_Activity A:_ Copy the passage on force limited vibration testing word for word, from "By means of force" to "vibration testing function?".
_Activity B:_ In the passage on force limited vibration testing, what makes acceleration in the payload's resonance ranges negligible during actual flight?

Force limited vibration testing (FLVT)

What is force limited vibration testing (FLVT)?

By means of force limited vibration testing – or FLV-testing – for space applications, real launch, and flight conditions can be simulated for testing a space payload for stability while still on the ground. By measuring and limiting the reaction forces between the payload and slip table, damage to the test object is prevented.

    For the FLV-test, numerous three-component force sensors are mounted on a base plate that is connected to the slip table.
    For the FLV-test, numerous three-component force sensors are mounted on a base plate that is connected to the slip table.

    How does force limited vibration testing function?

    In actual flight, the acceleration in the resonance ranges of the payload is negligible because the mechanical impedance of support structure and payload is similar.

    When testing on the ground using a slip table, however, the reaction forces that arise between test object and table are much higher. This is the case because the slip table has a much higher mechanical impedance than the payload. Controlling the frequency excitation by means of accelerometers is therefore insufficient.

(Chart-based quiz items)
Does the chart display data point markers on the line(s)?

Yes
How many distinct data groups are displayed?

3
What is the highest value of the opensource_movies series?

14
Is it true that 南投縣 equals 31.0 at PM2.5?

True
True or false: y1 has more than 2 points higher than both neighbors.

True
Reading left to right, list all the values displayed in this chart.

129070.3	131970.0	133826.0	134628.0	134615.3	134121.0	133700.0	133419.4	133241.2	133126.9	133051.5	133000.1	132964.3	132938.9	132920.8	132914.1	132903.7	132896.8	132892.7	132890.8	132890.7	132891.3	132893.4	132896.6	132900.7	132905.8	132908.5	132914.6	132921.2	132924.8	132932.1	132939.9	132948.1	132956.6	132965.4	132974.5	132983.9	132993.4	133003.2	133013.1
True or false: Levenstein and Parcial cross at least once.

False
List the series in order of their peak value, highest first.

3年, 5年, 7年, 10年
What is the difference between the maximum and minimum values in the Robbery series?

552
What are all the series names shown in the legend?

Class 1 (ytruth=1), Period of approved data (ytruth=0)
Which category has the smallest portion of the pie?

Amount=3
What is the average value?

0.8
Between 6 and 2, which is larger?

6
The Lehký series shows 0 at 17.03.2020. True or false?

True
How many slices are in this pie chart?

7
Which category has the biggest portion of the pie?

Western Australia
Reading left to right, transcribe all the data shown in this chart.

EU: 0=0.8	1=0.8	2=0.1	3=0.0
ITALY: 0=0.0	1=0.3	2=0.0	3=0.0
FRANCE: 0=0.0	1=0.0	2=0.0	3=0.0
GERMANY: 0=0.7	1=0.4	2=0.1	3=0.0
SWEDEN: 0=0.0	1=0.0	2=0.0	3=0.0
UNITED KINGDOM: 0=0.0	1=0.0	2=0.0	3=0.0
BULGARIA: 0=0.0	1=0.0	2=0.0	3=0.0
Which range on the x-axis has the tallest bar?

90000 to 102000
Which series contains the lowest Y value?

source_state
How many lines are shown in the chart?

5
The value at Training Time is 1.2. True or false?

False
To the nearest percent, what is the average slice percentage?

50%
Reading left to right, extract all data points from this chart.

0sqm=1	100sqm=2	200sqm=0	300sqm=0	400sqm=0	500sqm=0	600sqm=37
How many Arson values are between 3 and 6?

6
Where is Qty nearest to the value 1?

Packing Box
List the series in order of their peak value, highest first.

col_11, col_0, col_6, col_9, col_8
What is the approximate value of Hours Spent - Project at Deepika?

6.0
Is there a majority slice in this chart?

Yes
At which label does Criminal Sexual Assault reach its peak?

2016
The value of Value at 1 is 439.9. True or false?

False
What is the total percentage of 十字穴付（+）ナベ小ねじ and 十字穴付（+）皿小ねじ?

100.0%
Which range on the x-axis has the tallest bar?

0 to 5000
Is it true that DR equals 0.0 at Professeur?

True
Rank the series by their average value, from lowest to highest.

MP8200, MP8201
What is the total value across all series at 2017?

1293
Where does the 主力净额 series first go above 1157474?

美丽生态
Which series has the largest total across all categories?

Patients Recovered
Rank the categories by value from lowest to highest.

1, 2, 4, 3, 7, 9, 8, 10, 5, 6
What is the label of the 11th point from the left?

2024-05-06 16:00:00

_Task result A:_
By means of force limited vibration testing – or FLV-testing – for space applications, real launch, and flight conditions can be simulated for testing a space payload for stability while still on the ground. By measuring and limiting the reaction forces between the payload and slip table, damage to the test object is prevented.

    For the FLV-test, numerous three-component force sensors are mounted on a base plate that is connected to the slip table.
    For the FLV-test, numerous three-component force sensors are mounted on a base plate that is connected to the slip table.

    How does force limited vibration testing function?

_Task result B:_ The mechanical impedance of the support structure and the payload is similar.